ACTIONS TO TAKE:
1) Can you transcribe the stretch of the Lal Salaam article from "- Theatrical release" through "minutes (extended version)"?
2) Answer these from the Lal Salaam article:
(a) Which company distributed the film?
(b) In what month and year was the film officially announced?
(c) What is the running time of the extended version?

TEXT:

━━━

- Theatrical release poster
- Directed by: Aishwarya Rajinikanth
- Screenplay by: Vishnu Rangasamy Aishwarya Rajinikanth
- Story by: Vishnu Rangasamy
- Produced by: Allirajah Subaskaran
- Starring: Rajinikanth; Vishnu Vishal; Vikranth;
- Cinematography: Vishnu Rangasamy
- Edited by: B. Pravin Baaskar
- Music by: A. R. Rahman
- Production company: Lyca Productions
- Distributed by: Red Giant Movies
- Release date: 9 February 2024;
- Running time: 150 minutes 163 minutes (extended version)
- Country: India
- Language: Tamil
- Budget: est. ₹80–90 crores
- Box office: ₹17.46 crores

= Lal Salaam (2024 film) =

Indian Tamil-language sports action film

Lal Salaam is a 2024 Indian Tamil-language sports action drama film directed by Aishwarya Rajinikanth and produced by Allirajah Subaskaran under Lyca Productions. The film stars Vishnu Vishal and Vikranth, with an ensemble supporting cast including Vignesh, Livingston, Senthil, Jeevitha, K. S. Ravikumar and Thambi Ramaiah, while Rajinikanth appears in an extended cameo role.

The film was officially announced in November 2022. Filming took place between March and August 2023, in several locations including Chennai, Mumbai and Pondicherry. The film has music composed by A. R. Rahman, cinematography headed by Vishnu Rangasamy and editing by B. Pravin Baaskar.

━━━

DATASET EXTRACT:
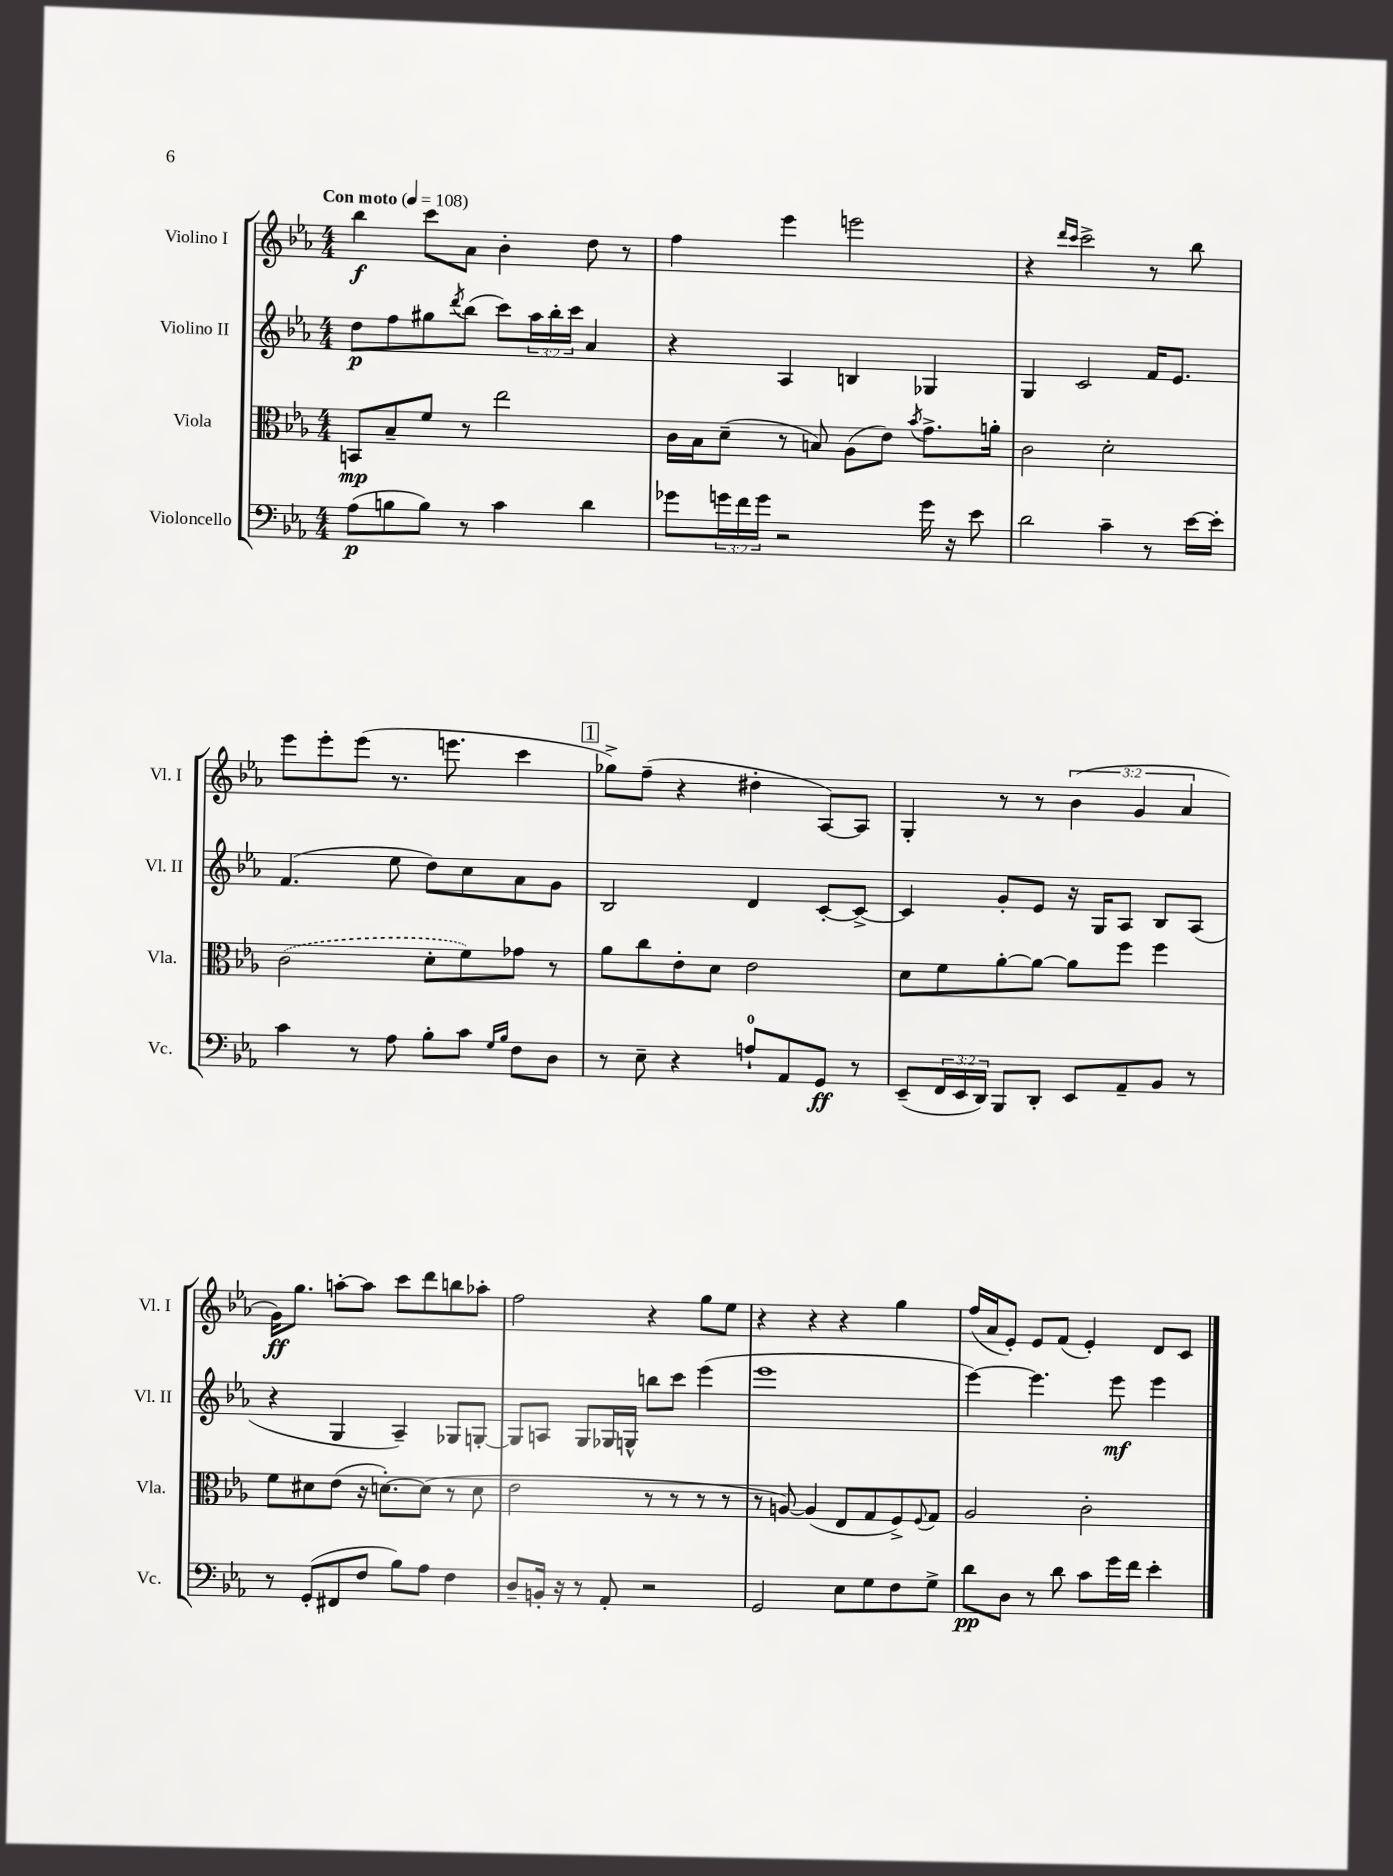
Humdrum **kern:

**kern	**dynam	**kern	**dynam	**kern	**dynam	**kern	**dynam
*part4	*part4	*part3	*part3	*part2	*part2	*part1	*part1
*staff4	*staff4	*staff3	*staff3	*staff2	*staff2	*staff1	*staff1
*I"Violoncello	*	*I"Viola	*	*I"Violino II	*	*I"Violino I	*
*I'Vc.	*	*I'Vla.	*	*I'Vl. II	*	*I'Vl. I	*
*clefF4	*	*clefC3	*	*clefG2	*	*clefG2	*
*k[b-e-a-]	*	*k[b-e-a-]	*	*k[b-e-a-]	*	*k[b-e-a-]	*
*M4/4	*	*M4/4	*	*M4/4	*	*M4/4	*
*MM108	*	*MM108	*	*MM108	*	*MM108	*
=1	=1	=1	=1	=1	=1	=1	=1
!	!	!	!	!	!	!LO:TX:a:B:t=Con moto	!
(8A-\L	p	8BBn/L	mp	8dd\L	p	4bb-\	f
8Bn\	.	8B-~/	.	8ff\	.	.	.
8B\J)	.	8f/J	.	8gg#X\	.	8ccc\L	.
.	.	.	.	8qddd/	.	.	.
8r	.	8r	.	(8bb-\J	.	8a-\J	.
4c\	.	2ee-\	.	8ccc\L)	.	4b-'\	.
.	.	.	.	24aa-\L	.	.	.
.	.	.	.	24bb-'\	.	.	.
.	.	.	.	24ccc\JJ	.	.	.
4d\	.	.	.	4a-/	.	8dd\	.
.	.	.	.	.	.	8r	.
=2	=2	=2	=2	=2	=2	=2	=2
8g-X\L	.	16c\LL	.	4r	.	4ff\	.
.	.	16B-\J	.	.	.	.	.
24gn\L	.	(8d~\J	.	.	.	.	.
24f\	.	.	.	.	.	.	.
24g\JJ	.	.	.	.	.	.	.
2r	.	8r	.	4A-/	.	4eee-\	.
.	.	8Bn/)	.	.	.	.	.
.	.	(8A-\L	.	4Bn/	.	2eeen\	.
.	.	8e-\J)	.	.	.	.	.
.	.	8qb-/	.	.	.	.	.
16g\	.	8.g^\L	.	4G-X/	.	.	.
16r	.	.	.	.	.	.	.
8e-\	.	.	.	.	.	.	.
.	.	16an'\Jk	.	.	.	.	.
=3	=3	=3	=3	=3	=3	=3	=3
2d\	.	2c\	.	4G/	.	4r	.
.	.	.	.	.	.	16qqddd/LL	.
.	.	.	.	.	.	16qqccc/JJ	.
.	.	.	.	2c/	.	2ccc^\	.
4c~\	.	2d'\	.	.	.	.	.
8r	.	.	.	16f/KL	.	8r	.
.	.	.	.	8.e-/J	.	.	.
[16e-\LL	.	.	.	.	.	8bb-\	.
16e-'\JJ]	.	.	.	.	.	.	.
!!LO:LB:g=z
=4	=4	=4	=4	=4	=4	=4	=4
4c\	.	(2c\	.	(4.f/	.	8eee-\L	.
.	.	.	.	.	.	8eee-'\	.
8r	.	.	.	.	.	(8eee-\J	.
8A-\	.	.	.	8ee-\	.	8.r	.
8B-'\L	.	8d'\L	.	8dd\L)	.	.	.
.	.	.	.	.	.	8.eeen\	.
8c\J	.	8f\)	.	8cc\	.	.	.
16qqG/LL	.	.	.	.	.	.	.
16qqB-/JJ	.	.	.	.	.	.	.
8F\L	.	8g-X\J	.	8a-\	.	4ccc\	.
8D\J	.	8r	.	8g\J	.	.	.
!!LO:REH:place=s1:t=1
=5	=5	=5	=5	=5	=5	=5	=5
8r	.	8a-\L	.	2B-/	.	8gg-X^\L)	.
8E-~\	.	8cc\	.	.	.	(8ff~\J	.
4r	.	8e-'\	.	.	.	4r	.
.	.	8d\J	.	.	.	.	.
8An`/L	.	2e-\	.	4d/	.	4dd#X'\	.
8AA-/	.	.	.	.	.	.	.
8GG/J	ff	.	.	[8c'/L	.	[8A-/L)	.
8r	.	.	.	8c^/J_	.	8A-/J]	.
=6	=6	=6	=6	=6	=6	=6	=6
(8EE-~/L	.	8d\L	.	4c/]	.	4G'/	.
24FF/L	.	8f\	.	.	.	.	.
24EE-/	.	.	.	.	.	.	.
24DD/JJ)	.	.	.	.	.	.	.
8BBB-/L	.	[8a-'\	.	8g'/L	.	8r	.
8DD'/J	.	8a-\J_	.	8e-/J	.	8r	.
8EE-/L	.	8a-\L]	.	16r	.	(6b-\	.
.	.	.	.	16G/KL	.	.	.
8AA-~/	.	8ff\J	.	8A-/J	.	.	.
.	.	.	.	.	.	6g/	.
8BB-/J	.	4ff\	.	8B-/L	.	.	.
.	.	.	.	.	.	6a-/	.
8r	.	.	.	(8A-/J	.	.	.
!!LO:LB:g=z
=7	=7	=7	=7	=7	=7	=7	=7
8r	.	8f\L	.	4r	.	16g\KL)	ff
.	.	.	.	.	.	8.gg\J	.
(8GG'/L	.	8d#X\	.	.	.	.	.
8FF#X/	.	(8e-\J	.	4G/	.	[8aan'\L	.
8F/J	.	16r	.	.	.	8aa\J]	.
.	.	[8.dn'\L)	.	.	.	.	.
8B-\L)	.	.	.	4A-~/)	.	8ccc\L	.
8A-\J	.	(8d\J]	.	.	.	8ddd\	.
4F\	.	8r	.	8G-X/L	.	8bbn\	.
.	.	8d\	.	[8Gn'/J	.	8aa-X'\J	.
=8	=8	=8	=8	=8	=8	=8	=8
8D~/L	.	2e-\	.	8G/L]	.	2ff\	.
16BBn'/Jk	.	.	.	8An/J	.	.	.
16r	.	.	.	.	.	.	.
8r	.	.	.	8G/L	.	.	.
8AA-'/	.	.	.	16G-X/L	.	.	.
.	.	.	.	16Gn^^/JJ	.	.	.
2r	.	8r	.	8bbn\L	.	4r	.
.	.	8r	.	8ccc\J	.	.	.
.	.	8r	.	(4eee-\	.	8gg\L	.
.	.	8r	.	.	.	8ee-\J	.
=9	=9	=9	=9	=9	=9	=9	=9
2GG/	.	8r	.	1eee-	.	4r	.
.	.	[8An/)	.	.	.	.	.
.	.	(4A/]	.	.	.	4r	.
8E-\L	.	8E-/L	.	.	.	4r	.
8G\	.	8G/	.	.	.	.	.
8F\	.	8F^/)	.	.	.	4gg\	.
.	.	8qqF/	.	.	.	.	.
8G^\J	.	8G/J	.	.	.	.	.
=10	=10	=10	=10	=10	=10	=10	=10
8d\L	pp	2A-/	.	[4eee-\)	.	(16ff/LL	.
.	.	.	.	.	.	16a-/J	.
8D\J	.	.	.	.	.	8e-'/J)	.
8r	.	.	.	4.eee-\]	.	8e-/L	.
8d\	.	.	.	.	.	(8f/J	.
8c\L	.	2c'\	.	.	.	4e-'/)	.
16g\L	.	.	.	8eee-\	mf	.	.
16f\JJ	.	.	.	.	.	.	.
4e-'\	.	.	.	4eee-\	.	8d/L	.
.	.	.	.	.	.	8c/J	.
==	==	==	==	==	==	==	==
*-	*-	*-	*-	*-	*-	*-	*-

━━━

ANSWERS BELOW:
1)
- Theatrical release poster
- Directed by: Aishwarya Rajinikanth
- Screenplay by: Vishnu Rangasamy Aishwarya Rajinikanth
- Story by: Vishnu Rangasamy
- Produced by: Allirajah Subaskaran
- Starring: Rajinikanth; Vishnu Vishal; Vikranth;
- Cinematography: Vishnu Rangasamy
- Edited by: B. Pravin Baaskar
- Music by: A. R. Rahman
- Production company: Lyca Productions
- Distributed by: Red Giant Movies
- Release date: 9 February 2024;
- Running time: 150 minutes 163 minutes (extended version)

2)
(a) Red Giant Movies
(b) November 2022
(c) 163 minutes